Quase um ano depois, a 12ª Vara Federal aceitou, em abril, as três denúncias propostas pelo Ministério Público Federal (MPF) e tornou réus os ex-gestores e mais nove suspeitos. Eles respondem por corrupção passiva e ativa, organização criminosa, fraude à licitação e lavagem de dinheiro, a depender dos atos de cada um.
Segundo as investigações, políticos e integrantes do alto escalão direcionaram a licitação do complexo esportivo em troca de propina. Arruda, Agnelo e Filippelli teriam lucrado pelo menos R$ 16,6 milhões com a trama. Devido à fraude, o MPF pede o ressarcimento de R$ 52,4 milhões aos cofres públicos. Pelo “acordo de mercado”, que dividiu as maiores obras da capital entre as principais empreiteiras, os comandantes do GDF teriam recebido altas cifras, ainda, por fraudes no Centro Administrativo de Brasília (Centrad) (foto) e no Setor Habitacional Jardins Mangueiral.

_ _ _

## TAREFA A
Relacione todos os crimes pelos quais os réus respondem, conforme o trecho do texto.
## TAREFA B
Segundo o trecho do texto, qual valor de ressarcimento aos cofres públicos o MPF pede devido à fraude?
## TAREFA C
Reproduza o trecho do texto começando em "Quase um ano" e seguindo até "Habitacional Jardins Mangueiral.".

## DADOS BRUTOS
_ _ _

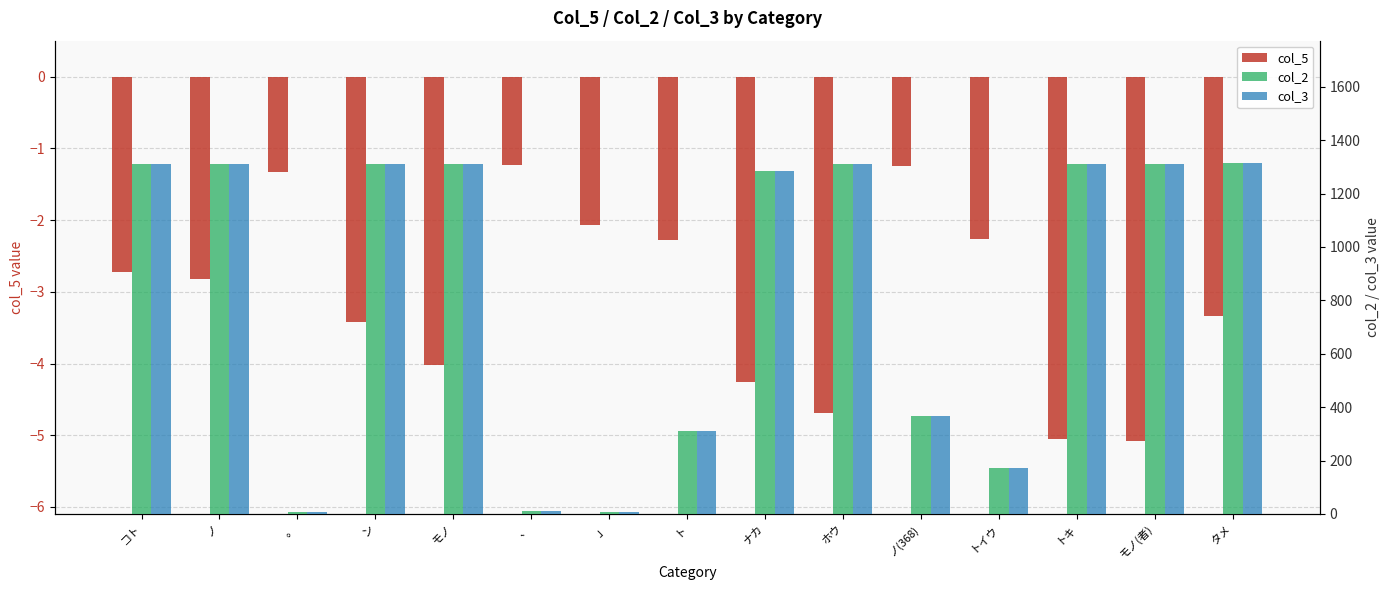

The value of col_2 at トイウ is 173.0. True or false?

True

_ _ _

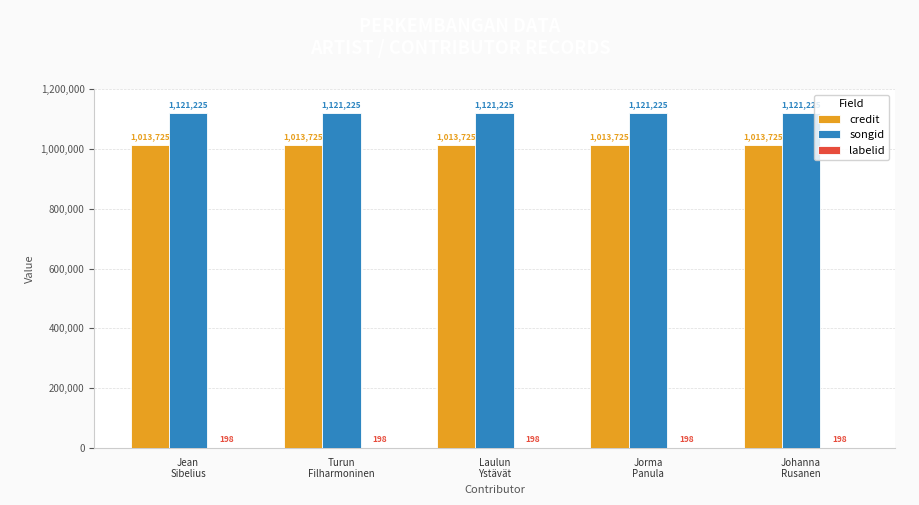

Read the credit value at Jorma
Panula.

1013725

_ _ _

## RESPOSTA A
Corrupção passiva
Corrupção ativa
Organização criminosa
Fraude à licitação
Lavagem de dinheiro

## RESPOSTA B
R$ 52,4 milhões.

## RESPOSTA C
Quase um ano depois, a 12ª Vara Federal aceitou, em abril, as três denúncias propostas pelo Ministério Público Federal (MPF) e tornou réus os ex-gestores e mais nove suspeitos. Eles respondem por corrupção passiva e ativa, organização criminosa, fraude à licitação e lavagem de dinheiro, a depender dos atos de cada um.
Segundo as investigações, políticos e integrantes do alto escalão direcionaram a licitação do complexo esportivo em troca de propina. Arruda, Agnelo e Filippelli teriam lucrado pelo menos R$ 16,6 milhões com a trama. Devido à fraude, o MPF pede o ressarcimento de R$ 52,4 milhões aos cofres públicos. Pelo “acordo de mercado”, que dividiu as maiores obras da capital entre as principais empreiteiras, os comandantes do GDF teriam recebido altas cifras, ainda, por fraudes no Centro Administrativo de Brasília (Centrad) (foto) e no Setor Habitacional Jardins Mangueiral.